Indulge your Prince Charming fantasies here...


by AFP/Kanako Nakanishi, Feb 25, 2008 | Destinations: Japan / Tokyo

TOKYO, Feb 20, 2008 - "Welcome to Butlers Café, princess," says a Western man in a trim suit as he places a sparkling tiara on a woman's head.

In a nation where many girls grow up on Western fairy tales, Tokyo's Butlers Café is tapping into the popular fantasy that they will grow up to meet their Prince Charming.

Just stepping over the threshold, Japanese woman can forget for a few hours that they are in Shibuya, one of the capital's most crowded areas, and enter a world where a handsome man rushes to the tinkle of her bell, goes down one knee and asks:

"Yes, my princess?"

The café offers a variety of homemade food, sweets and drinks, as well as photo shoots in which a favourite butler holds the woman in the air -- and English lessons.

Since opening in mid-2006, Butlers Café has attracted around 2,000 frequent customers.

Yuki Nozaki, a 23-year-old childminder, and kindergarten teacher Aki Nakamura, 24, say they come at least once a month to enjoy a fleeting moment of romance.

"At first I was really shy about the concept of this café, but all the butlers are very cute, cheerful and sweet and, above all, the fact that they're foreigners helps us to escape from reality," Nozaki said.
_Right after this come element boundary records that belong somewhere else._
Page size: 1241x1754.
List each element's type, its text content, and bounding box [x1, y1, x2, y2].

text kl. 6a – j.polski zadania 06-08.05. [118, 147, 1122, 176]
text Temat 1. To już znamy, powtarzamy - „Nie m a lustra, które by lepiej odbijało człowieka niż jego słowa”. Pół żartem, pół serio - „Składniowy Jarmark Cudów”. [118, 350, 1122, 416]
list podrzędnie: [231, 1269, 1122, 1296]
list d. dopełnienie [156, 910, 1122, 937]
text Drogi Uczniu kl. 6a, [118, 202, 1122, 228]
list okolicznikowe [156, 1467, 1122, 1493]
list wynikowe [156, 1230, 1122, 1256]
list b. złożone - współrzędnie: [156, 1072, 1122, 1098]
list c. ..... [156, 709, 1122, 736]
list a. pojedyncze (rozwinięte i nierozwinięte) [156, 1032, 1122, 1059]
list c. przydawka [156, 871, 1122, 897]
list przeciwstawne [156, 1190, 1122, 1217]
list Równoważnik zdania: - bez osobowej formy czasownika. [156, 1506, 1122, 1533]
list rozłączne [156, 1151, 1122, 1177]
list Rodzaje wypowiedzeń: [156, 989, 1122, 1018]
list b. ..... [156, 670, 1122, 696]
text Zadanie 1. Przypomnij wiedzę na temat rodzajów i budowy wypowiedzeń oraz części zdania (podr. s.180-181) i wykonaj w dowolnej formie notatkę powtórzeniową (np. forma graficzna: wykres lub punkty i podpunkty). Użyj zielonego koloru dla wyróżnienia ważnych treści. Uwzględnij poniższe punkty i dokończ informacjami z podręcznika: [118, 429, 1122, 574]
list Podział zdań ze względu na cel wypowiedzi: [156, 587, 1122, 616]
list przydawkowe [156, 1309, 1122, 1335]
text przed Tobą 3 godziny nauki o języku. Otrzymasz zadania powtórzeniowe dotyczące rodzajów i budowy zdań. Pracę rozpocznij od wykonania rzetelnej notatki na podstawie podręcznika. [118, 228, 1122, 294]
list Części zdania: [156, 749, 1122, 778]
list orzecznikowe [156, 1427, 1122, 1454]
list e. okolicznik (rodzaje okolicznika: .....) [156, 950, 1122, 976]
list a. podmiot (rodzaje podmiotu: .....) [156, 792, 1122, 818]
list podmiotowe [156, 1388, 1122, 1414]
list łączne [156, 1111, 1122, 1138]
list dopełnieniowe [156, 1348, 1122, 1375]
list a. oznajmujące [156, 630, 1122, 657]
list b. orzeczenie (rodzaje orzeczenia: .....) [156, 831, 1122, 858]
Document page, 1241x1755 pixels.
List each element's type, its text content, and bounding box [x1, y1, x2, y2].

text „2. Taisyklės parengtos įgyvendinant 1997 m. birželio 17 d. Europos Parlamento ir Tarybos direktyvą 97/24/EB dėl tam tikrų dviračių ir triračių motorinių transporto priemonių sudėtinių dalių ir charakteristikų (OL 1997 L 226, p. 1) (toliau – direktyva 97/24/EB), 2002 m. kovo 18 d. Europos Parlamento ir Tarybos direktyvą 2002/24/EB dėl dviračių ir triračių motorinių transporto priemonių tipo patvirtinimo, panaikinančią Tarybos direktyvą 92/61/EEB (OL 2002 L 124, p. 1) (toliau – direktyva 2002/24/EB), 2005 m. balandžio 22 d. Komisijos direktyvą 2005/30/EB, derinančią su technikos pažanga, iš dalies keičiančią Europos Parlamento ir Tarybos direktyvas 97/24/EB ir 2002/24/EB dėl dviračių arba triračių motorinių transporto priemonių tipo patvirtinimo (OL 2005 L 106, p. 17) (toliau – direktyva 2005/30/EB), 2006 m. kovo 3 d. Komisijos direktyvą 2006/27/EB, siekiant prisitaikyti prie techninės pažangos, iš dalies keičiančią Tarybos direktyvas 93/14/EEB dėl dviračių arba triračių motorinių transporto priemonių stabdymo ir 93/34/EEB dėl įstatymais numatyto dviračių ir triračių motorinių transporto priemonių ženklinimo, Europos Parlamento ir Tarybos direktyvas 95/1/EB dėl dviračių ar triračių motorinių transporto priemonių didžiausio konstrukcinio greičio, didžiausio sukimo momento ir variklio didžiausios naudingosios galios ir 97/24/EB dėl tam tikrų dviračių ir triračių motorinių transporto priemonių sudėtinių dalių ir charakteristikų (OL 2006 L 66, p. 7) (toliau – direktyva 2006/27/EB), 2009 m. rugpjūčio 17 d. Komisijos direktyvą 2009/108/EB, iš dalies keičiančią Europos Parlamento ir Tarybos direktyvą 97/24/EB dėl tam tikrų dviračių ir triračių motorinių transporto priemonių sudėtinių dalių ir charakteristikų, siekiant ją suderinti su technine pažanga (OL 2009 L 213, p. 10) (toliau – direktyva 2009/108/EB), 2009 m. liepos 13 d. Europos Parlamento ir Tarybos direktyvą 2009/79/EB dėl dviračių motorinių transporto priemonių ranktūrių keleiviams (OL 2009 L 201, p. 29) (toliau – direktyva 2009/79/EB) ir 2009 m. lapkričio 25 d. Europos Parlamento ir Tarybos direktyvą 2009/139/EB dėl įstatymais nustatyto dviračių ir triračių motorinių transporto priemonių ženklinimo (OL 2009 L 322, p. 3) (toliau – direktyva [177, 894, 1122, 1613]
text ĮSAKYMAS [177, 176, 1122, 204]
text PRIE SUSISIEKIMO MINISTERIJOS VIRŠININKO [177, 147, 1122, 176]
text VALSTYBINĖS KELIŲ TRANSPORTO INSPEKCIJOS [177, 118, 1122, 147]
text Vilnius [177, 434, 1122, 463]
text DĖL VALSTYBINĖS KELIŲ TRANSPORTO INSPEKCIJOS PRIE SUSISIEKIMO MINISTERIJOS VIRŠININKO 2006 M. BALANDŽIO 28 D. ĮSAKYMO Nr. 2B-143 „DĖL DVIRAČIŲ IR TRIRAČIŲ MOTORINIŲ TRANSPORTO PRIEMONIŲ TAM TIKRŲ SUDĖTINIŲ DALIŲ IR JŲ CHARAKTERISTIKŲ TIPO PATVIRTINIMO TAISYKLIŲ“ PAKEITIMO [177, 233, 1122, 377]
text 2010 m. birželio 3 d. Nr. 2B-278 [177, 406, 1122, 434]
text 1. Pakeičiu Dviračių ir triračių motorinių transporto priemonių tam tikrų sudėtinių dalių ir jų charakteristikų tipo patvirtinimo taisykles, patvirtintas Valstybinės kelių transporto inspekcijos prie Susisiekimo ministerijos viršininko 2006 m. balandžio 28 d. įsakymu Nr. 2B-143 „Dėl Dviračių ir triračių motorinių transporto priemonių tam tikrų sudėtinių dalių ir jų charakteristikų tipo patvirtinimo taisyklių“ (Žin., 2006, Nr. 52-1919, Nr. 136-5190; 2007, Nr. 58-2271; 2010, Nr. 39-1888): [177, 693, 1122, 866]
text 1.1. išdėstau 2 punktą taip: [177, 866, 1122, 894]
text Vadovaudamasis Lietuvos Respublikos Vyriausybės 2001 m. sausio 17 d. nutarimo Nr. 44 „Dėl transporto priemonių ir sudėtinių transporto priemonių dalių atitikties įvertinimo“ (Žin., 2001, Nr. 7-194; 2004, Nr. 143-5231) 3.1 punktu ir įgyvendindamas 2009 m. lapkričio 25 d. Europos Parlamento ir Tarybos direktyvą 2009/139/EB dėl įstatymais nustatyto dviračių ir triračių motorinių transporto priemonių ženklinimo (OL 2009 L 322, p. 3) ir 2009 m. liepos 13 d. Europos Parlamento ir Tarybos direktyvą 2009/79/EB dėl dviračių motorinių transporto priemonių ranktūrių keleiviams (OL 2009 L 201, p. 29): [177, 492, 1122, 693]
"Even now after visiting so many times, we feel excited when the door opens. I need this kind of excitement in my life," she said.

An evening here, drinking tea and nibbling cake, is certainly more affordable than the well-established "host clubs" where women can spend hundreds of dollars in a few hours drinking expensive wine with well-groomed Japanese men.

In some ways, the Butlers Café is a mirror image of the growing number of "maid cafés" where men are served by young women in frilly maid uniforms.

Healing should be available with a cup of tea

Yuki Hirohata, 36, the joint owner of Butlers Café, said she came up with the idea during her previous job as an office worker as a way of escaping her workaholic world.

"I was basically trying every kind of beauty salon, spa or massage and also considering going to a host club to seek some emotional satisfaction, but it was not easy on my purse," she said.

"Then I realised that healing for women should not be expensive and should be available even with a cup of tea," she said.
She interviewed other women and found their wish list -- romantic settings and a chance to learn English. While many were curious about foreign men, they wanted a safe setting -- not host clubs or drunken nights out in bars catering to Westerners.

"What they need is a bit of spice and excitement in their lives and it can be given by small gestures, such as letting the lady go first or a man putting a coat on his lady. Women want to be appreciated," Hirohata said.

Western-style fairy tales, often with their stock images of a chivalrous Prince Charming, have long permeated Japanese culture, and provide a balance for the male-dominated reality of Japanese society.

Part of the success of Tokyo Disneyland, for instance, is due to the adult women who have flocked to the theme park since it opened 1983.

"Japan has a huge fantasy culture," said butler Brendan, a 27-year-old American who formerly worked in Tokyo as an English teacher. "They often want to escape from daily life and they are good at engineering alternate reality."

Like other butlers, Brendan did not give his full name because the cafe strictly forbids personal relationships outside the café.
"I found that in Japan, there are many special treatment services for men but not so much for women despite the fact that more women need their own place today," he said.

Japanese women feel inferior to men from birth

Yoko Nakagawa, a counsellor for women in Tokyo, said that being transformed into a princess or served by foreigners felt "unreal" for the average Japanese woman.

"Most of today's women carry unsatisfied feelings from their childhood and now as adults they are in need of being accepted unconditionally," she said.

"So if foreign butlers accept them unconditionally as princesses, that can be better than going to the hair salon or spa because there is a real human relationship involved," Nakagawa said.

While attitudes are changing, many Japanese men are raised to be reticent about expressing their appreciation of women.
"It is actually a shame that women need to pay to be treated well," said Shinichiro Shuto, who gives tips to men on Japan's popular "All About" website.

After having lived in New York, Shuto said that on returning to Japan he noticed a huge difference between American and Japanese men.

"To be frank, we Japanese men do not oppose the lady-first ideal. It just looks too show-off and cheesy for us to copy Westerners," he said.

"And the biggest problem is the gap in perspective -- Japanese men tend to or want to believe that women do not need such gestures, but in fact women do want and need it," he said. Hirohata, the cafe's owner, said many Japanese women are facing competing pressures to be everything from cute girlfriend to competitive business woman to devoted wife and mother.

"I believe in women's power," she said. "By wearing a tiara, being treated as a princess or making progress learning English casually, we hope that customers can feel more positive and confident about themselves, if only a little bit."